Currently, it's not very easy for foreign banks to acquire branch licences from the regulator. On an average, the central bank issues about 14 branches to all foreign banks every year. Along with the national treatment, sources indicate that foreign banks would have to meet the 40% priority sector target.
At present, the priority sector limit for foreign banks is pegged at 32% against the 40% target set for domestic banks. Foreign bankers had asked RBI to consider relaxation in mandated farm lending targets, considering their limited reach.
"The central bank, along with the Indian Banks' Association, is relooking at the definition of priority sector, which should address foreign banks' problems. Hence, this should not be a show stopper any more," said a person familiar with the proposal.
"RBI has suggested that the government evaluate extending one-time tax relief to foreign banks that migrate to the wholly-owned subsidiary model," he said.
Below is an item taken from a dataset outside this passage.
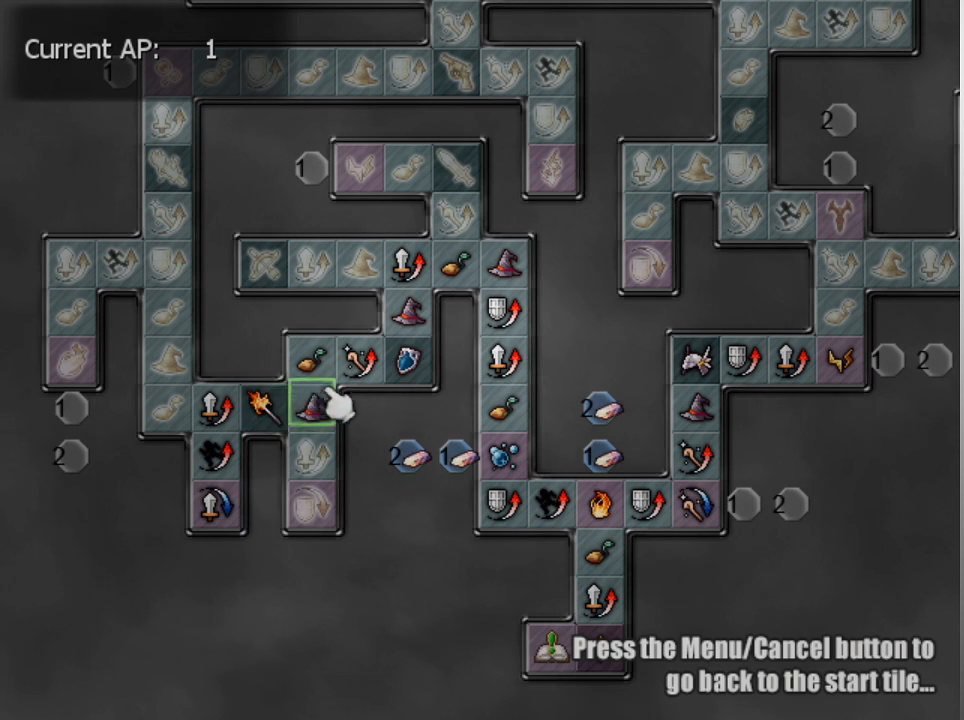
{"buttons": ["DPAD_RIGHT"], "left_stick": "center", "events": [[33, "DPAD_RIGHT", "up"], [33, "DPAD_UP", "down"], [267, "DPAD_RIGHT", "down"], [267, "DPAD_UP", "up"]]}
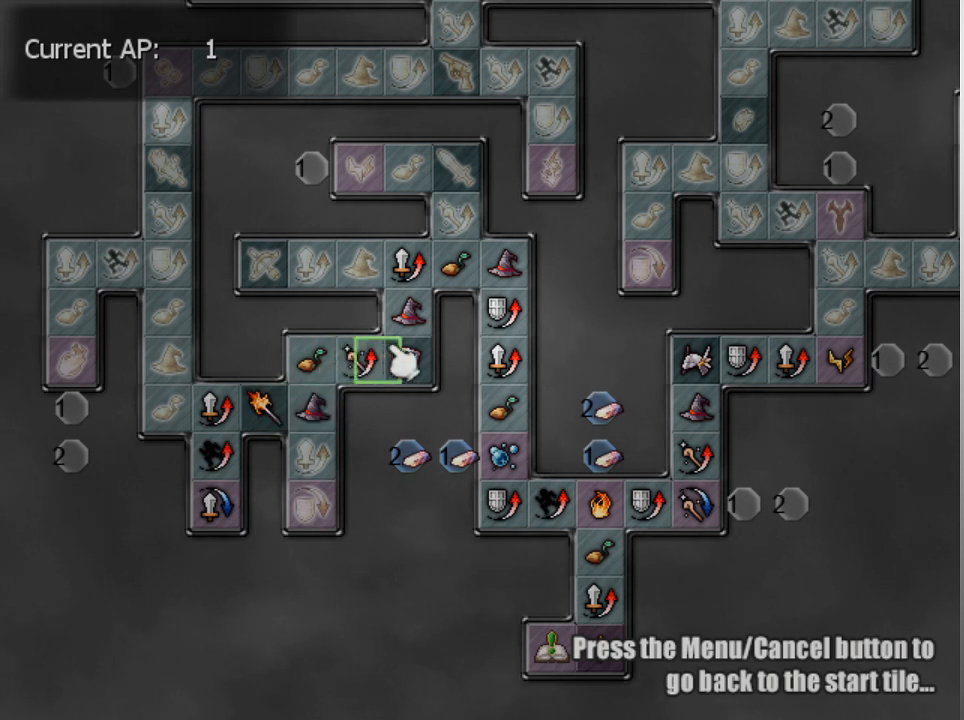
{"buttons": ["DPAD_UP"], "left_stick": "center", "events": [[233, "DPAD_RIGHT", "up"], [233, "DPAD_UP", "down"]]}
Under tax rules, a branch of a foreign bank in India is treated as a foreign firm.
If a foreign bank chooses to convert into a subsidiary, it will have to transfer the business of the branches to the unit, requiring the parent to pay capital gains tax for the transaction. There are 34 foreign banks operating in India as branches, accounting for 7.65% of the total banking assets as on March 2010, up from 9.03% a year ago.
If the credit equivalent of balance sheet assets are included, their share was 10.52%. The share of top five foreign banks alone was 7.12%. Share in aggregate deposits and credit in December 2010 was 4.8% and 5.1%, respectively.